Friday, November 23, 2012

Woodblock Prints and Spacetime Beetle maps!

Many of us Mad Scientists of Etsy are making art about science, but apparently one can also use art to do science. A few of us make relief prints including molarchae's letterpress prints, sparrowpress's woodblock prints, jackbear's stamps, jvdarcy linocuts or embossed prints, plowerwing linocuts, and my minouette's linocut. Relief prints are made from the surface of a block. The printmaker carves away the excess material (or negative space in the print) and inks the block (in materials like wood, lino or stone) and prints it onto paper (usually) to make a print. It's a method which has a long history and now, it has a new, scientific purpose. I thought I'd share an interesting story about how art history and woodblock printing in particular has allowed one scientist, Blair Hedges, a professor of biology at Penn State University, to map wood-eating insects and their distribution in space and time, from 15th to 19th century Europe. The image is a Renaissance woodcut art print, 'The Rich Man' by Cornelis Anthonisz (1541), showing printed wormholes (owned by the Rjiksmuseum, Amsterdam) - an example of the very database he was able to mine. He showed that two species of woodboring beetles "met along a zone across central Europe like a battle line of two armies" by using the "wormhole record". These insects, which produce different sized holes in wood, left traces in the blocks used by artists to make their prints. Luckily for him, by producing the prints, the artists were also making a record of exactly which holes had already been made in a given piece of wood, at a given time (since prints are dated), since the exit holes made by these insects were inked and printed. It is also generally well-known where an artist was living and working. Thus by examining and measuring the size of more than 3,000 printed wormholes in works of art and books spanning five centuries, from 1462 to 1899, he produced a space-time map of beetle distributions.
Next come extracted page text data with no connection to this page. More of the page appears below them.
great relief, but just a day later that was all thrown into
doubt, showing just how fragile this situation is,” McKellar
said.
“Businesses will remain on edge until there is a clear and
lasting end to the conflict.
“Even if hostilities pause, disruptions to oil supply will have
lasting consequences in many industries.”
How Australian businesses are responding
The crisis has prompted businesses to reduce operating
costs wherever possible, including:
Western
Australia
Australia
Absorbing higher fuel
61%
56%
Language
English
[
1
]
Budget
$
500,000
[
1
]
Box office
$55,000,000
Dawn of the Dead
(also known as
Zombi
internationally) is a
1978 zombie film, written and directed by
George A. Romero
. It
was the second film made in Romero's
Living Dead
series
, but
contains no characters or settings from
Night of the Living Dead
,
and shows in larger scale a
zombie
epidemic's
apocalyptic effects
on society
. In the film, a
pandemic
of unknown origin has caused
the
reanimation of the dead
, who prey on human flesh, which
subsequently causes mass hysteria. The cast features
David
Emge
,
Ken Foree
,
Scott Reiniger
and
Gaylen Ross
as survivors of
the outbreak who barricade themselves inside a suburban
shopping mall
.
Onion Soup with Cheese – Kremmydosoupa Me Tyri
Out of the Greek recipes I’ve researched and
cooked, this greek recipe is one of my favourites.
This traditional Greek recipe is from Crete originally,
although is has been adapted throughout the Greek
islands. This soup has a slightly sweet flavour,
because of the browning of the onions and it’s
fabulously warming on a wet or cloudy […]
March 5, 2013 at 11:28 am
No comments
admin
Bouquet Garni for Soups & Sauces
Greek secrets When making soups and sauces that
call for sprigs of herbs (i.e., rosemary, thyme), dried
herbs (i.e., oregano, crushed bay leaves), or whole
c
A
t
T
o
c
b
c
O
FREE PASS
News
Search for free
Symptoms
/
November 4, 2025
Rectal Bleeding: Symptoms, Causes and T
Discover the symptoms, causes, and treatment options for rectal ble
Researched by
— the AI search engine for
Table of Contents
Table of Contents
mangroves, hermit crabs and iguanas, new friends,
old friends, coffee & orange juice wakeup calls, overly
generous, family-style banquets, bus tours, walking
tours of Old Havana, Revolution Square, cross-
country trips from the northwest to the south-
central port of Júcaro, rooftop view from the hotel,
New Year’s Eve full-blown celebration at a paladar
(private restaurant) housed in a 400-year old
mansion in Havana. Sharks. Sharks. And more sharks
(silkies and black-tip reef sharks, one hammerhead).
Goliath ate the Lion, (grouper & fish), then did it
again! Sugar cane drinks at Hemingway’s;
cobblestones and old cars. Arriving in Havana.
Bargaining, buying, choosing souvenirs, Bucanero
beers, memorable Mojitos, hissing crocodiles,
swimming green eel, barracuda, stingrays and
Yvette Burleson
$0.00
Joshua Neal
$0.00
Who knew that woodboring beetles were relief printmakers?

He points out that the research is not only a new tool in evolutionary biology and could be used to map wood-boring beetles in other regions, but that it could be a new method for art historians who need to identify the age or origin of woodblock prints and books which contain them.

You can read more here or listen to this fun interview with Dr. Blair (the last 7:45 of the third section) on the CBC Radio show As It Happens.

1 comment:

Katherine said...

How clever! Where science and art meet on the other side.